Reading program gets another shot
Following revelations that the touted remedial program was sloppily run, the School Board votes to upgrade it.
By THOMAS C. TOBIN
Published September 13, 2006
LARGO - Stung last month by revelations that an expensive reading initiative has been poorly managed for years, Pinellas school officials said Tuesday they are getting the program on the right track.
With that assurance by school superintendent Clayton Wilcox, the School Board voted unanimously to spend more money on the program, known as Read 180.
Pinellas offers the program to about 3,000 struggling readers in fourth grade through high school. The district bought Read 180 in 1999 for 19 schools and has since expanded it to 75 schools.
Last year, the district spent more than $9.5-million to operate it.
The cost of the upgrade comes to $876,945, which reflects a $55,000 markdown from Scholastic Inc., the worldwide publisher that sells Read 180 to school districts across the United States.
Scholastic came down on the price at a recent meeting after a mini revolt by School Board members, who said they were tired of being asked to approve large annual expenditures for Read 180 while never getting a comprehensive report on whether it worked.
The board's questions led to a workshop, where administrators revealed that Read 180's implementation had been ragged overall.
Though the program relied on students using computers in class each day, computer breakdowns were chronic and took weeks to repair. Some teachers were using reading materials that weren't part of the program. Guidance counselors were placing students in Read 180 who didn't belong there.
Only a handful of Read 180 classrooms in Pinellas were using the curriculum the way it was designed to work, reflecting a problem with training and oversight.
The findings were contained in a report ordered early this year by Wilcox, part of an effort to re-evaluate many of the district's long-running programs.
Both the district and Scholastic have assumed blame for the problems and have vowed to fix them.
Wilcox on Tuesday called the episode a "wakeup call" that would be good for the district and its students.
Margery W. Mayer, the New York-based president of Scholastic Education, told board members the experience had been good for her company as well.
"We care very much about what happens here," she said. "We will leave no stone unturned in supporting you."
The world's largest publisher and distributor of children's books, Scholastic reported $2.3-billion in revenues in fiscal 2006, which ended May 31. It is the same company that publishes the wildly successful Harry Potter series. And its prompt response to the Pinellas situation reflected its heavy investment in Read 180.
In the slick brochure touting the successes of Read 180 and a new Read 180 upgrade called the Enterprise Edition, the company highlights Pinellas as one of the school districts where the program "has been successfully implemented."

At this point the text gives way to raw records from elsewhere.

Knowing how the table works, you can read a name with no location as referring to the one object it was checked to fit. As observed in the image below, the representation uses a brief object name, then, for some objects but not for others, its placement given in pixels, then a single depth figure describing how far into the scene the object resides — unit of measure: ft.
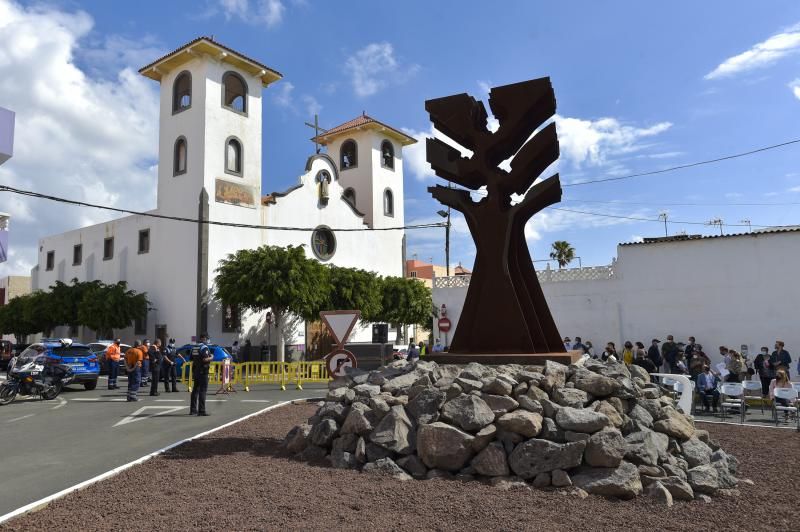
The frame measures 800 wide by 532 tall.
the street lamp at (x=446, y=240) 118.21
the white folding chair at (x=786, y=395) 37.30
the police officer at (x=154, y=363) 54.55
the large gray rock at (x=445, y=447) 20.49
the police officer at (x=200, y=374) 40.40
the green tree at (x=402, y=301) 118.52
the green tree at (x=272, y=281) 88.22
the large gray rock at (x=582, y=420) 19.92
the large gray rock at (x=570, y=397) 21.45
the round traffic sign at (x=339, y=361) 32.30
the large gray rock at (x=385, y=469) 20.72
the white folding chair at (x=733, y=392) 38.97
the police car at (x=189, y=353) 72.33
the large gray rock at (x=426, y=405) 22.17
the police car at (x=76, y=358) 58.34
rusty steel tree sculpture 27.96
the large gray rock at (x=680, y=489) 18.44
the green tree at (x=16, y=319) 120.37
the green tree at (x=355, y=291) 104.78
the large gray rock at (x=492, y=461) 19.94
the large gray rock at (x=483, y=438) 20.49
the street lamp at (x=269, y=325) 92.87
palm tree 146.61
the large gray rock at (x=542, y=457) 19.38
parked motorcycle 49.14
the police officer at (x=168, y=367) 58.79
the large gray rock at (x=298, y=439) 24.75
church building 94.89
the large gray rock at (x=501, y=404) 21.35
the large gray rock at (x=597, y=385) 22.38
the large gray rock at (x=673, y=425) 22.09
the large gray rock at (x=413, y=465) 20.72
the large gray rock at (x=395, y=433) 21.61
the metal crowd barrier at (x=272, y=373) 61.80
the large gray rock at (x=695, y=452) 21.17
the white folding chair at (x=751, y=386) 40.64
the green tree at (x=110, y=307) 96.27
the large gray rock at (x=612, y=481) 18.26
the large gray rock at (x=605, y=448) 19.02
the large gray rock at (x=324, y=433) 23.73
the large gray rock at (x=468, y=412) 20.88
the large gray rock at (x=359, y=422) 22.82
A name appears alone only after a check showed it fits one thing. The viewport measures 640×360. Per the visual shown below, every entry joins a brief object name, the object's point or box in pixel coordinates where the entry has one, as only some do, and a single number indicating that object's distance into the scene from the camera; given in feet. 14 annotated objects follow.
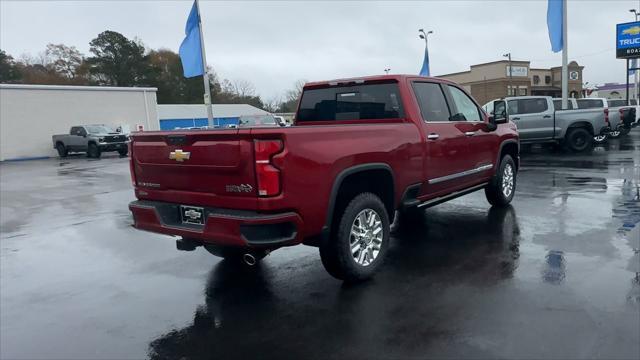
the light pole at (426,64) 102.99
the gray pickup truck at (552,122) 51.98
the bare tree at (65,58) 224.33
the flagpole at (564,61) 62.69
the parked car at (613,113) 61.46
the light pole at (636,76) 132.73
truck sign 111.14
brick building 193.98
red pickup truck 12.31
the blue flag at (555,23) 64.34
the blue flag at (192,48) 59.00
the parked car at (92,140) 87.92
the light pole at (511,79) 189.78
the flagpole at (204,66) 58.80
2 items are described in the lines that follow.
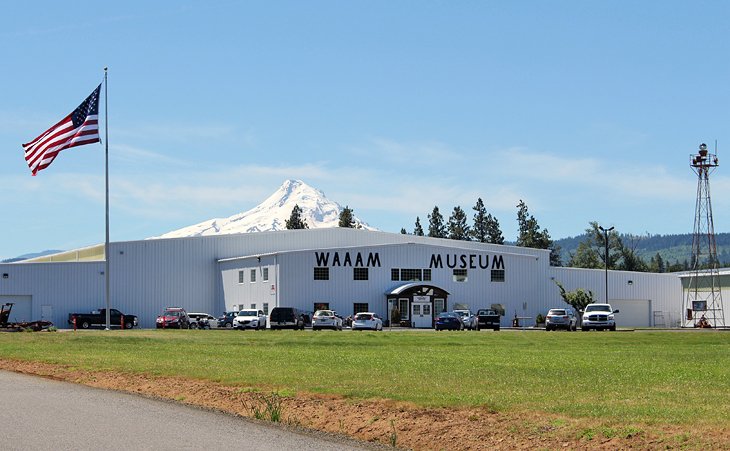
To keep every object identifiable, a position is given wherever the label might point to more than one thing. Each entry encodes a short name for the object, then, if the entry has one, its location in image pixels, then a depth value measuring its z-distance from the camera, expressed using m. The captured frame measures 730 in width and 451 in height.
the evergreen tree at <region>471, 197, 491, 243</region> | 168.88
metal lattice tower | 92.12
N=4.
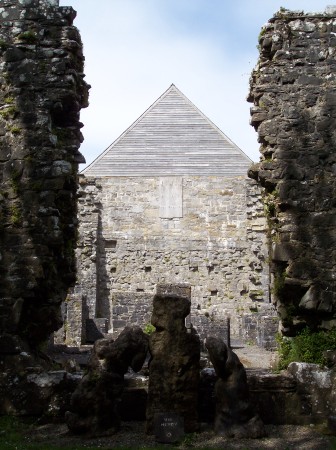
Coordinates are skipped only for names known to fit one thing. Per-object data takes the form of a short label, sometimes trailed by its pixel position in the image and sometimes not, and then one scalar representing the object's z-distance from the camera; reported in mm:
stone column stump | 6367
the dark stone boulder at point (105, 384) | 6336
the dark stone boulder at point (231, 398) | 6277
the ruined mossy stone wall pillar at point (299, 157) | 7555
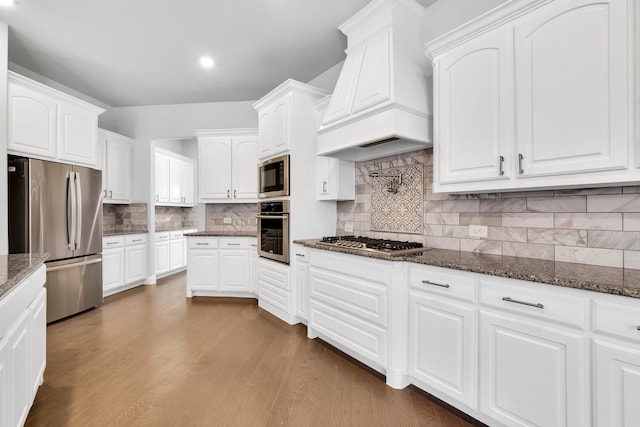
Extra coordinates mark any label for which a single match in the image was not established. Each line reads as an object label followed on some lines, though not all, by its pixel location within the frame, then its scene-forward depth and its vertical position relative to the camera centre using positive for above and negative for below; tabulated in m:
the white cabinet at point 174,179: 5.57 +0.64
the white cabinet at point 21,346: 1.30 -0.68
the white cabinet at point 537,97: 1.42 +0.61
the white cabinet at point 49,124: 3.08 +0.97
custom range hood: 2.28 +0.98
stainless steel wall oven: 3.35 -0.22
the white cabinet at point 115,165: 4.60 +0.73
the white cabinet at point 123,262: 4.30 -0.75
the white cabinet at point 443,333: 1.69 -0.72
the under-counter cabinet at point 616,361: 1.18 -0.60
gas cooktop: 2.20 -0.27
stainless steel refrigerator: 3.08 -0.14
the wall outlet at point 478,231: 2.21 -0.14
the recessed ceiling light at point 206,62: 3.63 +1.79
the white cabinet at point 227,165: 4.57 +0.69
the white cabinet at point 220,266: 4.23 -0.75
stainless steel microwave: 3.35 +0.39
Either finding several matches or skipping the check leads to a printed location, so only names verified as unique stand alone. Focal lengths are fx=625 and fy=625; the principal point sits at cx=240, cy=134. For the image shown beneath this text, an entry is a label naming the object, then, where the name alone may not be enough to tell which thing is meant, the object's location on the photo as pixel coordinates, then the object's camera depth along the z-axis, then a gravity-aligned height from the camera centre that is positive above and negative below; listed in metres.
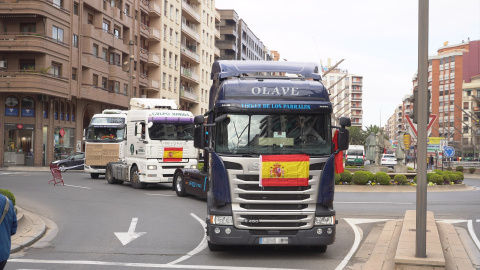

Wilcox said the bad news coming out of Pinellas has not been good for the company. "This has become a priority for Scholastic on a national level," he told the board.
Scholastic markets Read 180 as "America's Premier Reading Intervention program" and says there are Read 180 programs in more than 7,000 American classrooms.
Each day, Read 180 students spend 20 minutes at the beginning of class in group instruction with their teacher. Over the next 60 minutes, they rotate through three stations: a cluster of computers with interactive computer exercises, a reading area with comfortable chairs for solitary reading, and small-group discussions with the teacher. At the end of the 90-minute class is a 10-minute wrapup session.
One additional problem in Pinellas was that some Read 180 classes were scheduled in time slots that did not allow for the full 90 minutes.
Wilcox and his top administrators said a number of steps are being taken to shore up Read 180. Teachers are being trained in the new Enterprise Edition. Also, the district will be working with technology specialists at schools to reduce technical glitches. Guidance counselors will be briefed to correct the problem of students being improperly assigned to Read 180, and the district will make clear to school administrators the importance of faithfully implementing Read 180.
As part of the upgrade, Read 180 classes will get new materials and new software to allow teachers and district officials to more easily keep track of student progress.
Scholastic's brochures contain numerous bar charts showing reading gains among Read 180 students across the country. But Pinellas will try to generate its own data as part of an ongoing review.
In its recent evaluation, the district found 358 students who had been in classrooms where Read 180 was faithfully implemented. About 64 percent did better than similar students this year on the reading portion of the Florida Comprehensive Assessment Test.
Wilcox plans to give the School Board a followup report on Read 180 in about six months.